Ce qui ressemble, dans les titres, à une campagne de plantation d’arbres pleine de bons sentiments peut, des décennies plus tard, déterminer qui a le droit de rester sur la terre quand la conversation climatique se transforme en contrats et en crédits.

Ce que ce pari signifie pour le reste d’entre nous

Observer l’expérience chinoise du milliard d’arbres, c’est comme regarder l’avenir de l’action climatique en accéléré. Le pays fait ce que beaucoup estiment nécessaire à l’échelle mondiale : mobiliser massivement, planter comme si demain n’existait pas, repousser le sable et la poussière loin de villes déjà asphyxiées par la pollution.

Mais une question demeure, d’une simplicité dérangeante : est‑ce qu’on soigne les paysages, ou est‑ce qu’on les réarrange pour qu’ils aient l’air convaincants à l’ère des tableaux de bord climatiques et de la surveillance par satellite ?

Si la Grande Muraille verte se révèle robuste, diversifiée et ancrée localement, elle pourrait redéfinir ce qui est possible pour des terres dégradées, de la Mongolie au Maroc. Si elle s’assèche, dépérit ou déclenche de nouveaux conflits autour de l’eau et des droits fonciers, elle transmettra quand même une leçon - simplement plus dure.
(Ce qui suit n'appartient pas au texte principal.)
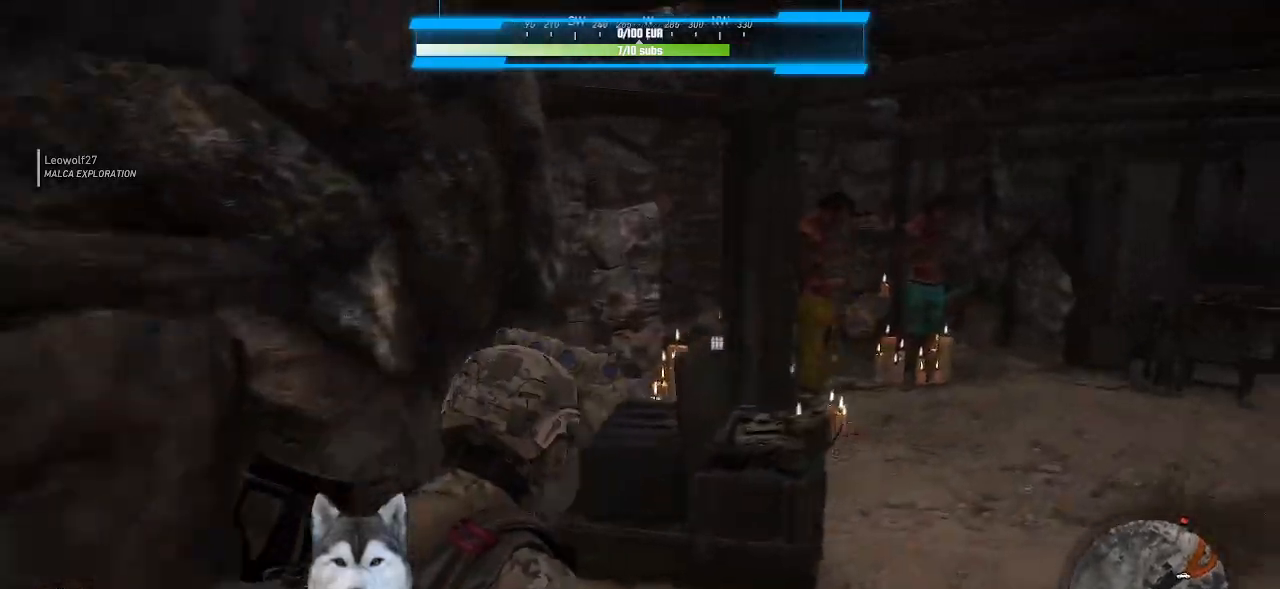
{"keys": ["d", "w"], "mouse": ["right"], "events": [[66, "w", "up"], [300, "w", "down"], [500, "mouse_right", "down"]]}
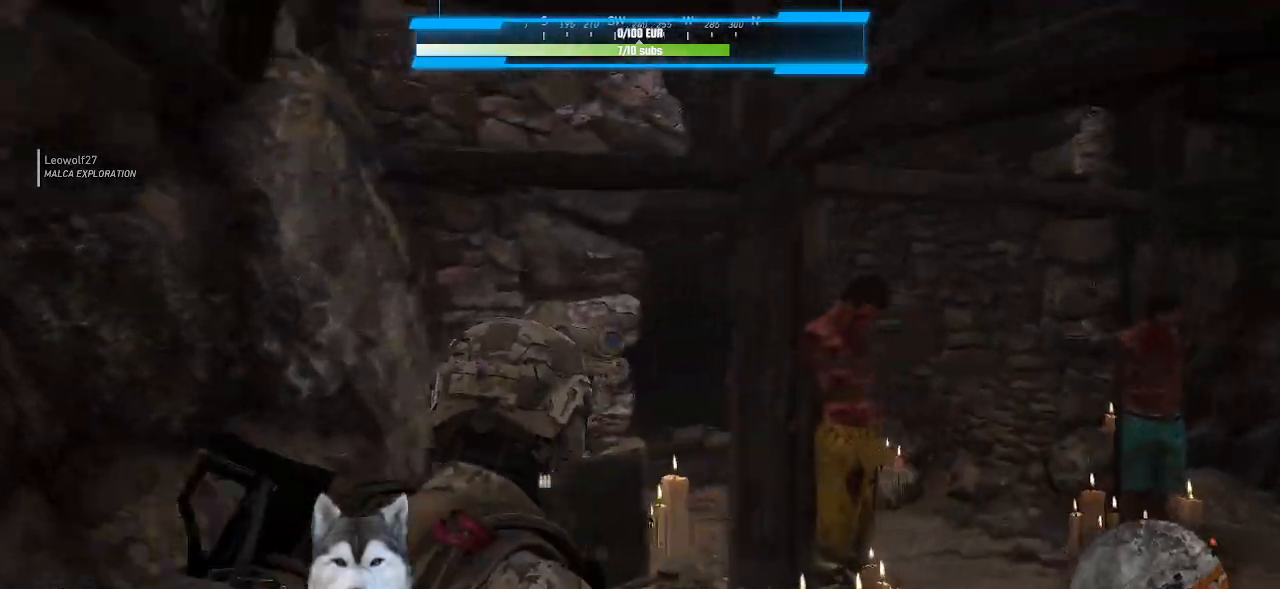
{"keys": ["d", "w"], "mouse": ["right"]}
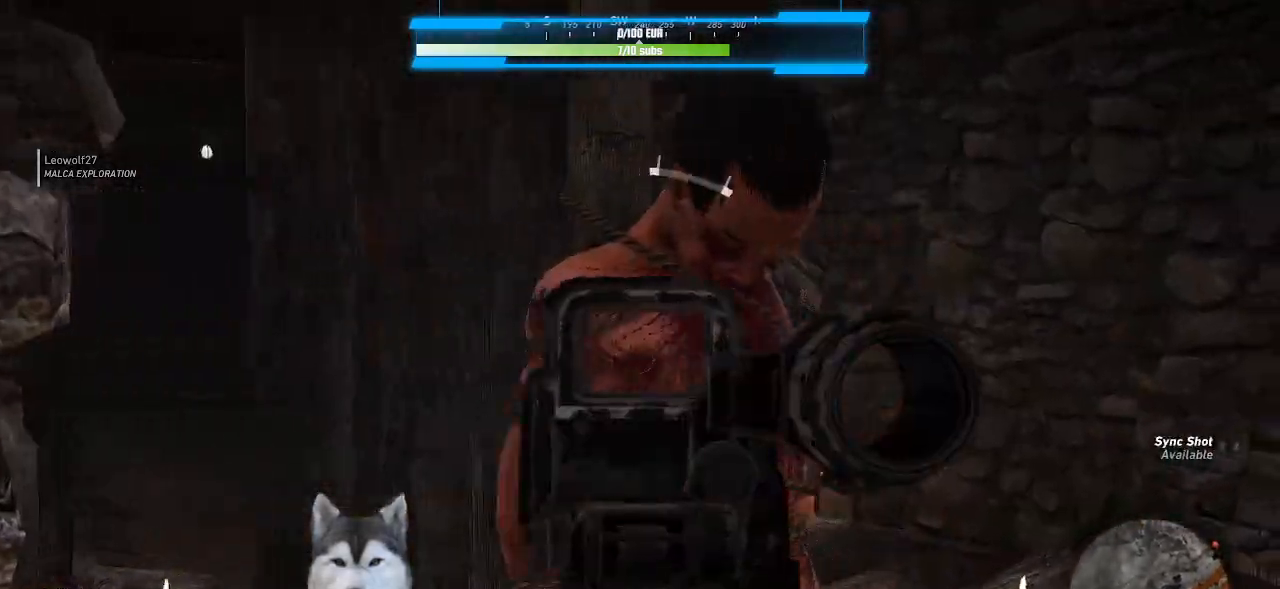
{"keys": ["d", "w"], "mouse": ["left", "right"], "events": [[433, "mouse_left", "down"]]}
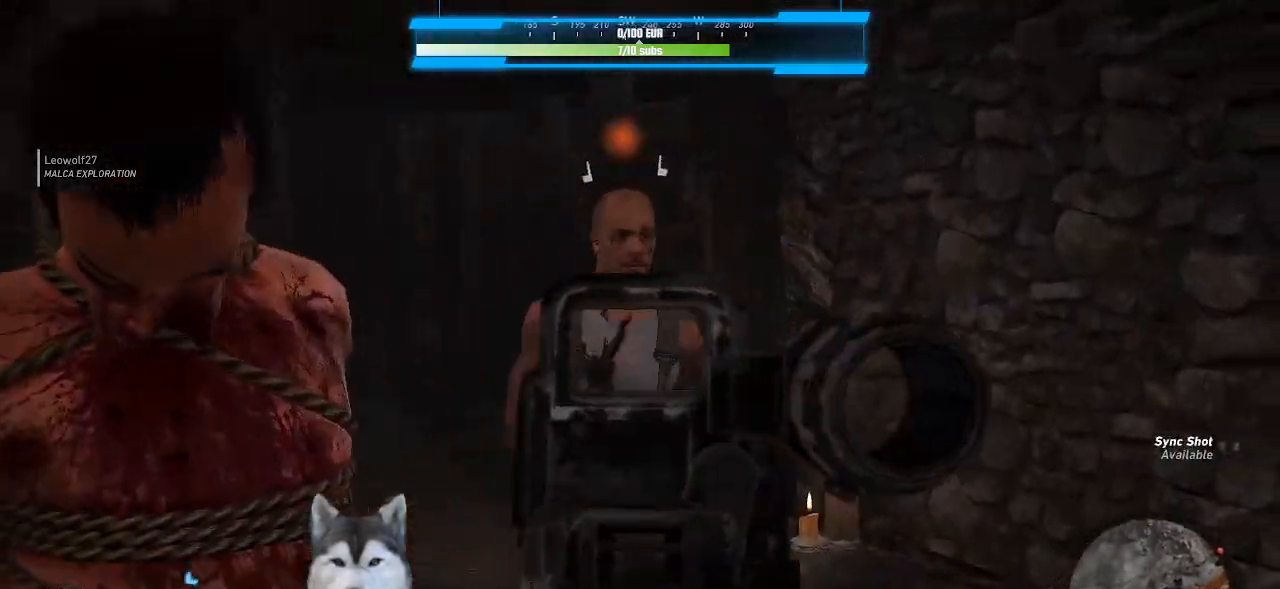
{"keys": ["d", "w"], "mouse": []}
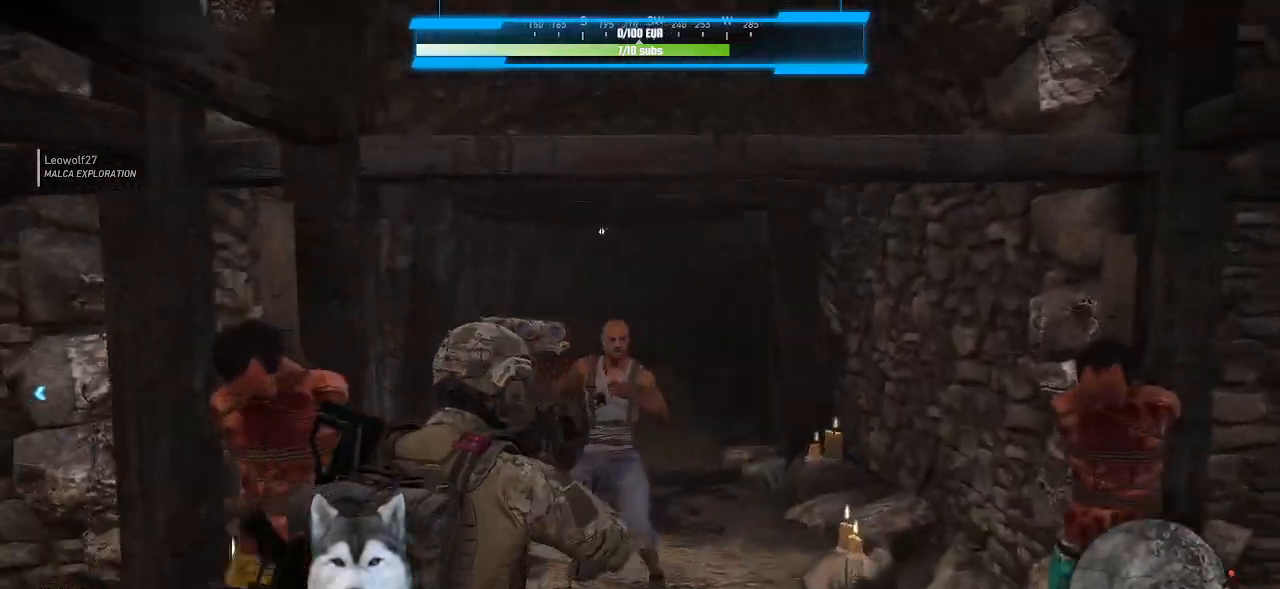
{"keys": [], "mouse": [], "events": [[233, "d", "up"], [400, "w", "up"]]}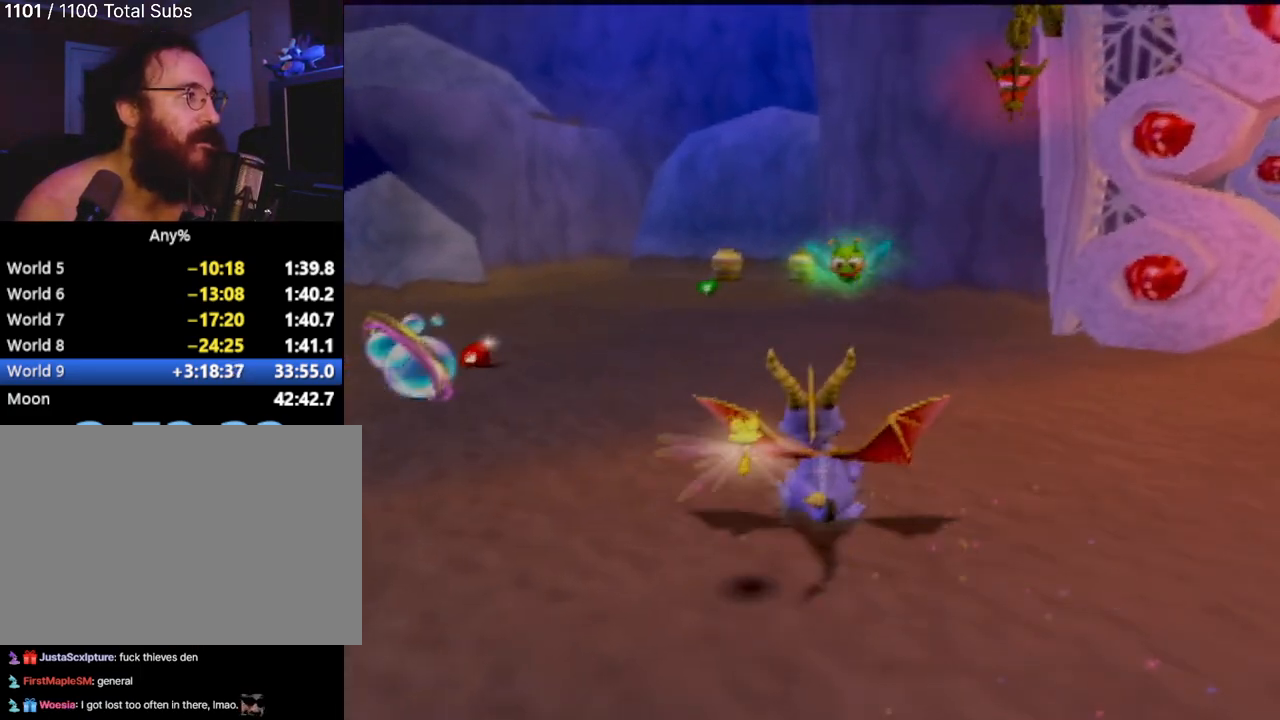
Gameplay with a controller (PlayStation layout); each line is a JSON object with the inputs held at the frame after it. "events" lists button and stick changes between this image and that frame as [ms after this image, input, new state], when the widget could be followed in between. Not read: L3 R3 right_stick.
{"buttons": ["CIRCLE"], "left_stick": "up", "events": [[384, "left_stick", "up"], [501, "CIRCLE", "down"]]}
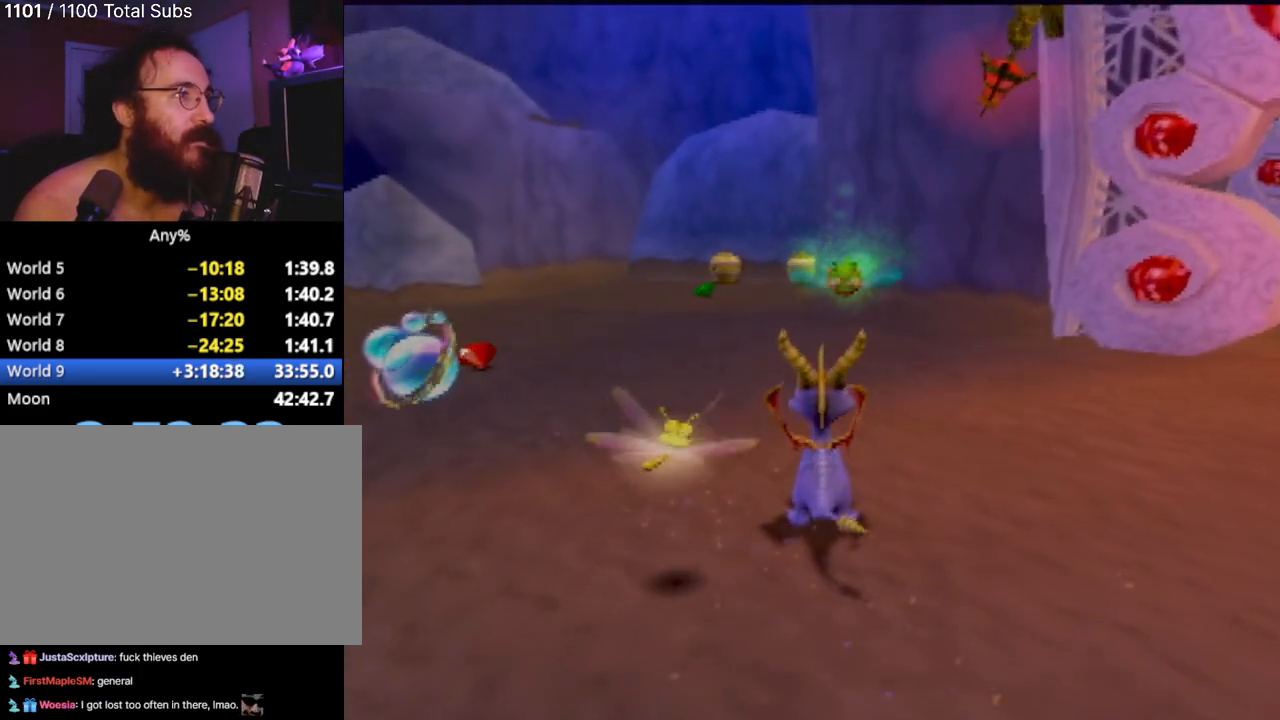
{"buttons": [], "left_stick": "up-left", "events": [[117, "CIRCLE", "up"], [183, "CIRCLE", "down"], [284, "CIRCLE", "up"], [367, "CIRCLE", "down"], [467, "CIRCLE", "up"], [484, "left_stick", "up-left"]]}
Point clé Détail Valeur pour le lecteur
Au‑delà du « nombre d’arbres » Les taux de survie, le choix des espèces et l’impact sur l’eau comptent plus que les objectifs de plantation Aide à questionner les gros titres climatiques rassurants et à chercher des signaux plus profonds
Populations et droits fonciers Certains projets verts modifient qui contrôle la terre et qui est évincé Montre pourquoi le reboisement est aussi une histoire sociale et politique, pas seulement écologique
Leçons pour l’action climatique mondiale Les succès et les échecs de la Chine annoncent ce que peuvent produire des transitions « vertes » rapides Donne une grille de lecture pour juger les futurs méga‑projets là où vous vivez ou investissez

FAQ :

  • Question 1 La Grande Muraille verte de la Chine stoppe‑t‑elle vraiment le désert ?
  • Réponse 1 Dans certaines régions, oui : les tempêtes de sable ont diminué, des dunes se sont stabilisées et la couverture végétale a progressé. Ailleurs, surtout là où des monocultures ont été plantées sur des sols secs et sableux, beaucoup d’arbres sont morts et le désert continue d’avancer - simplement un peu plus lentement, selon des trajectoires plus complexes.
  • Question 2 Ces projets sont‑ils surtout environnementaux ou surtout de la propagande ?
  • Réponse 2 Ils sont les deux à la fois. Il existe des gains écologiques réels et des scientifiques engagés, tout comme des incitations politiques à produire des résultats rapides et photogéniques. La réalité se situe entre le triomphe et la mise en scène, avec de fortes variations d’un district et d’un projet à l’autre.
  • Question 3 Pourquoi tant d’arbres meurent‑ils dans ces programmes ?
  • Réponse 3 Les problèmes fréquents incluent la plantation d’espèces non indigènes, le mépris des limites hydriques locales, des monocultures denses et une focalisation sur l’atteinte d’objectifs annuels plutôt que sur l’entretien à long terme. Là où l’on utilise des arbustes indigènes, des espèces mélangées et où l’on soutient la régénération naturelle, la survie est généralement bien meilleure.
  • Question 4 Comment les communautés locales sont‑elles touchées par les efforts chinois de contrôle des déserts ?
  • Réponse 4 Certains y gagnent des emplois, une meilleure protection contre les tempêtes de poussière et de nouvelles infrastructures. D’autres perdent des droits de pâturage ou sont déplacés lorsque leurs terres sont reclassées en zones de protection écologique ou en plantations commerciales. L’impact social peut être aussi spectaculaire que le changement écologique.
  • Question 5 Que faut‑il surveiller pour juger si ce pari finira par payer ?
  • Réponse 5 Les signaux clés incluent la survie des arbres sur le long terme, le niveau des nappes phréatiques, la biodiversité et la capacité des habitants à continuer de vivre de la terre. Si les forêts de demain sont diversifiées, sobres en eau et soutenues par les communautés, le pari peut bien vieillir. Sinon, la vague verte pourrait laisser un héritage complexe - et assoiffé - aux générations futures.